What further unites these cases is a particular category of actor at the top of the chain. They are not crude land grabbers operating in obscurity. They are businessmen with legislative connections, clerics with commercial portfolios, lawyers with institutional reach, and trust administrators accountable to no independent oversight body. They attend civic functions, fund religious congregations, deliver addresses on community solidarity, and present themselves as custodians of Kashmir’s pluralistic heritage. Kashmiriyat is their public vocabulary. Real estate is their private ledger. The duality is not incidental. Respectability provides cover, institutional access provides opportunity, and a banking system insufficiently vigilant about the provenance of collateral provides the mechanism.
The human cost requires no embellishment. Religious endowments in Kashmir were constituted to serve community welfare, sustaining the poor, preserving heritage, and educating the young. When these properties are instead leveraged to finance automobile franchises and private commercial complexes, the loss falls disproportionately on those with the least recourse. Displaced Kashmiri Pandits, who endured the exodus of 1990, return to find ancestral shrines commercialised or encroached, deepening alienation and complicating any prospect of rehabilitation. For the Muslim resident of the same locality, the corrosion is moral. Faith becomes a commodity, institutional trust collapses, and economic benefit flows steadily upward while local communities inherit the residue.
Forensic audits of all temple trust transactions since the early 1990s are a starting point, not a conclusion. Digitisation and public disclosure of trust land records would eliminate the opacity that enables this category of misuse. Central investigating agencies must examine not only the primary beneficiaries of these transactions but the revenue officials who certified land records, the bank officers who sanctioned loans against disputed assets, and the intermediaries who provided legal and professional cover. The chain of accountability cannot end with the most visible name. It must extend to every signature on every file that allowed sacred land to become a balance sheet entry.

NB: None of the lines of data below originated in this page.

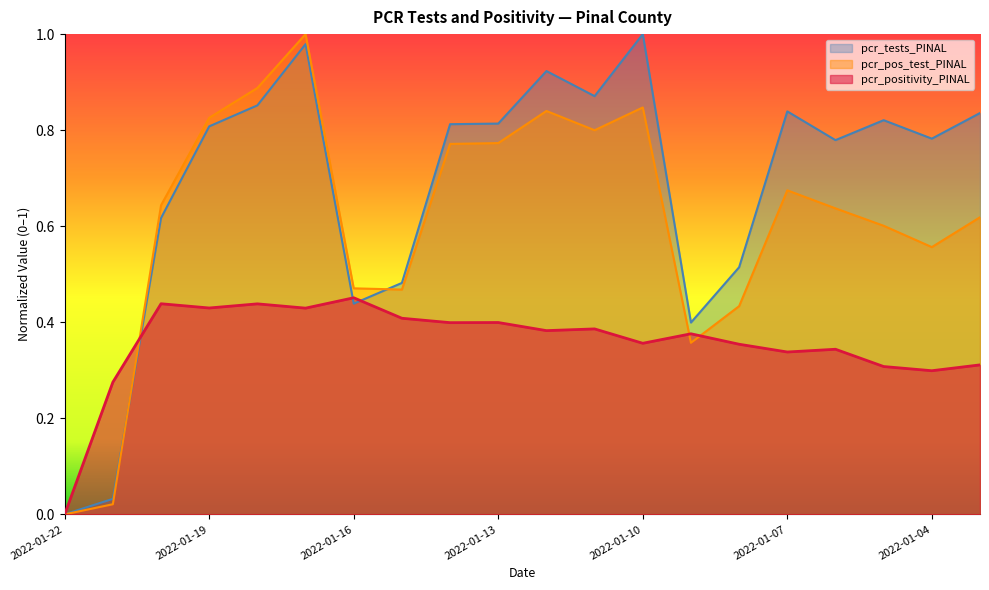

What are all the series names shown in the legend?

pcr_tests_PINAL, pcr_pos_test_PINAL, pcr_positivity_PINAL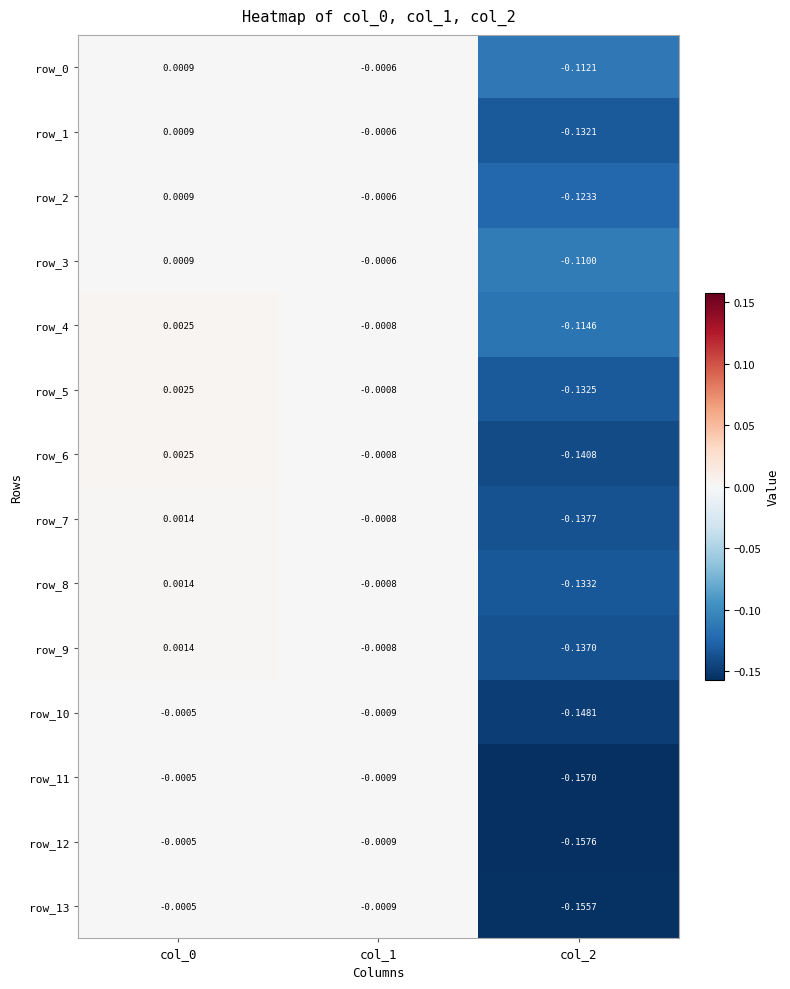

Is the value of row_10 at col_1 greater than the value of row_8 at col_0?

No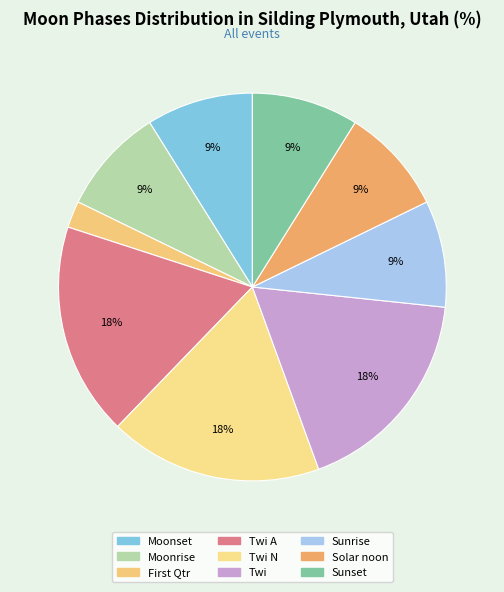

Does Twi N represent more than half of the total?

No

Harshad Mehta, when confronted, argued that he had merely exploited what the system permitted. That defence did not exonerate him before the law or before public conscience. Those who have allegedly turned Kashmir’s sacred lands into instruments of private enrichment, and those in revenue offices, bank branches, and legal chambers who made it administratively possible, deserve no more generous a hearing. The question this valley must now put to its institutions is the same one India asked in 1992. How many signatures on how many files must accumulate before those responsible for oversight decide that accountability is not optional?